▶ **Action item**: Nothing but the records beneath, reproduced exactly, should appear in the answer.
== Provided entries
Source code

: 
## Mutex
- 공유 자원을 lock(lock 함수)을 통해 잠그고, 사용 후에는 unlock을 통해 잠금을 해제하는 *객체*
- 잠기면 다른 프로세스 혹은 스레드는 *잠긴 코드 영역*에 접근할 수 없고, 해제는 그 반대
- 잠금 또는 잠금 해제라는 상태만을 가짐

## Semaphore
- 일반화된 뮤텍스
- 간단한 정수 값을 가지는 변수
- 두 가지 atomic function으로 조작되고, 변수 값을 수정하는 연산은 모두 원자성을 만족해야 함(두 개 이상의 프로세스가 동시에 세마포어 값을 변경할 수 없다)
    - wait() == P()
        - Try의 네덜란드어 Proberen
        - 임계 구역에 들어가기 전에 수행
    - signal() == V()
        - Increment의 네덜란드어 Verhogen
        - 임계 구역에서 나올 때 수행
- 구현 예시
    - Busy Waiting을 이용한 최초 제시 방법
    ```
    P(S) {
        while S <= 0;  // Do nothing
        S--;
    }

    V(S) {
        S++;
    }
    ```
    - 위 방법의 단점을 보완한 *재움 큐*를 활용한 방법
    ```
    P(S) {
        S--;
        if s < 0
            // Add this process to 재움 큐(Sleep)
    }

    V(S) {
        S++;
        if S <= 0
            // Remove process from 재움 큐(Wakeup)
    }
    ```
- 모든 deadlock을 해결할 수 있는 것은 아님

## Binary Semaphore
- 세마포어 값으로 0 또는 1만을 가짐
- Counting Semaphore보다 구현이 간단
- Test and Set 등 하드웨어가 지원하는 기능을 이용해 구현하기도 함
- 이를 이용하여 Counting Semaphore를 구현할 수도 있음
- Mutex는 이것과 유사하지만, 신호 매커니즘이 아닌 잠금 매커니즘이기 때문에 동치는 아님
====
▶ **Solution for this exercise**:
Source code

: 
## Mutex
- 공유 자원을 lock(lock 함수)을 통해 잠그고, 사용 후에는 unlock을 통해 잠금을 해제하는 *객체*
- 잠기면 다른 프로세스 혹은 스레드는 *잠긴 코드 영역*에 접근할 수 없고, 해제는 그 반대
- 잠금 또는 잠금 해제라는 상태만을 가짐

## Semaphore
- 일반화된 뮤텍스
- 간단한 정수 값을 가지는 변수
- 두 가지 atomic function으로 조작되고, 변수 값을 수정하는 연산은 모두 원자성을 만족해야 함(두 개 이상의 프로세스가 동시에 세마포어 값을 변경할 수 없다)
    - wait() == P()
        - Try의 네덜란드어 Proberen
        - 임계 구역에 들어가기 전에 수행
    - signal() == V()
        - Increment의 네덜란드어 Verhogen
        - 임계 구역에서 나올 때 수행
- 구현 예시
    - Busy Waiting을 이용한 최초 제시 방법
    ```
    P(S) {
        while S <= 0;  // Do nothing
        S--;
    }

    V(S) {
        S++;
    }
    ```
    - 위 방법의 단점을 보완한 *재움 큐*를 활용한 방법
    ```
    P(S) {
        S--;
        if s < 0
            // Add this process to 재움 큐(Sleep)
    }

    V(S) {
        S++;
        if S <= 0
            // Remove process from 재움 큐(Wakeup)
    }
    ```
- 모든 deadlock을 해결할 수 있는 것은 아님

## Binary Semaphore
- 세마포어 값으로 0 또는 1만을 가짐
- Counting Semaphore보다 구현이 간단
- Test and Set 등 하드웨어가 지원하는 기능을 이용해 구현하기도 함
- 이를 이용하여 Counting Semaphore를 구현할 수도 있음
- Mutex는 이것과 유사하지만, 신호 매커니즘이 아닌 잠금 매커니즘이기 때문에 동치는 아님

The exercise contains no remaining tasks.